We're currently making the dashboard even more granular. The plan is to transparently display token usage and costs per user in the future. This will show which models individual colleagues use how often – and what that costs. This fine-tuning is important for long-term efficient operation. Especially with the planned automatic routing, this opens up additional opportunities to optimize costs.
Lessons Learned: Introduction, Adoption and Prioritization
Introducing an internal AI platform isn't just technically challenging, but also communicatively. Key insight: OpenWebUI is so feature-rich that users without explanation often stay only at the surface. Features like shared prompt sharing or AI-assisted notes only unfold their value when actively shown. That's why demos, training, and regular reminders are needed – just providing it isn't enough.
Looking back, we should have prioritized the rollout more. With more visibility at leadership level and clear messages about strategic importance, the start would have been even smoother. Comprehensive workshops and short video tutorials would have also helped lower entry barriers.
But: the investment in this learning curve pays off. Today OpenWebUI is an integral part of our work approach. In parallel, we're also developing advanced chatbots with RAG integration that support us in our Sociocracy 3.0 practice – an organizational model for self-organized work that we use at eggs. These bots help formulate driver statements and domain descriptions. We'll report on this in more detail in a separate post.
Conclusion: What Companies Can Take Away
OpenWebUI shows: building an internal AI platform pays off when technology, governance, and cost control are thought through from the beginning. For us, it was crucial to consistently implement EU hosting and data privacy while still enabling broad model diversity and easy usage. The cost dashboard ensures operations stay transparent even with growing usage.
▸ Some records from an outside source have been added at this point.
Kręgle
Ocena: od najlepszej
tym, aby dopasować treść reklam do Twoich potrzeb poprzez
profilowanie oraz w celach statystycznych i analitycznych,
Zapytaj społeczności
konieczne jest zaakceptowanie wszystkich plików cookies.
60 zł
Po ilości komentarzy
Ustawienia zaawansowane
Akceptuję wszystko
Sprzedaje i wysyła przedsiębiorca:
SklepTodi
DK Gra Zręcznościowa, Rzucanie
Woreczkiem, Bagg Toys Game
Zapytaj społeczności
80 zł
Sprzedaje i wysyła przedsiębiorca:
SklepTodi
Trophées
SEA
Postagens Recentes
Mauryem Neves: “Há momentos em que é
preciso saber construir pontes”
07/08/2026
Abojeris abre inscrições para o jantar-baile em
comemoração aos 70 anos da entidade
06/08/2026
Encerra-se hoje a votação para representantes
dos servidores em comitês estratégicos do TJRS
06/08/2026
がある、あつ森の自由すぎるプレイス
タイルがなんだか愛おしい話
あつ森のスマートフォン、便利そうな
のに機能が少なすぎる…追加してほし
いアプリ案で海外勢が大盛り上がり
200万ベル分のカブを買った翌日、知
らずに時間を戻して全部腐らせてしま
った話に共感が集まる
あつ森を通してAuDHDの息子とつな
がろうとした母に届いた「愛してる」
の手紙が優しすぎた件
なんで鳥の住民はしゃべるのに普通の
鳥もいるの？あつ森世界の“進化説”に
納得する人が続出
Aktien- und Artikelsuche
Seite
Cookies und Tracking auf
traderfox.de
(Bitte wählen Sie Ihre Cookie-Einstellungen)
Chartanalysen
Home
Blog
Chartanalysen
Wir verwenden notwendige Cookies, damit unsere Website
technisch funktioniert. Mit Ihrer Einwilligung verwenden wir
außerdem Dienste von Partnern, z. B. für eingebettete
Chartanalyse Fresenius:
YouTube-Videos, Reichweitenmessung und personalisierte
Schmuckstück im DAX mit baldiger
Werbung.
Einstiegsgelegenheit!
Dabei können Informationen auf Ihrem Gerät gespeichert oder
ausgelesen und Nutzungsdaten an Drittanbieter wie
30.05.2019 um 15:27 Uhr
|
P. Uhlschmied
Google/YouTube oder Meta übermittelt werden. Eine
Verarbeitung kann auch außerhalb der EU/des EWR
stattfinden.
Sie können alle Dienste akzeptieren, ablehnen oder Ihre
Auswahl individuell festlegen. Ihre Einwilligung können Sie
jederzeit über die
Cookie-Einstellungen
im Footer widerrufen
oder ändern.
Equally important: continuous communication. Only when features are explained and made experienceable do platforms unfold their full potential.
The message for other companies: an internal AI platform doesn't have to start big and complex. What's crucial is building acceptance step by step, clearly defining governance, and keeping costs in view. Those who take this path early gain operational advantages and collect experience for the next generation of sovereign cloud offerings.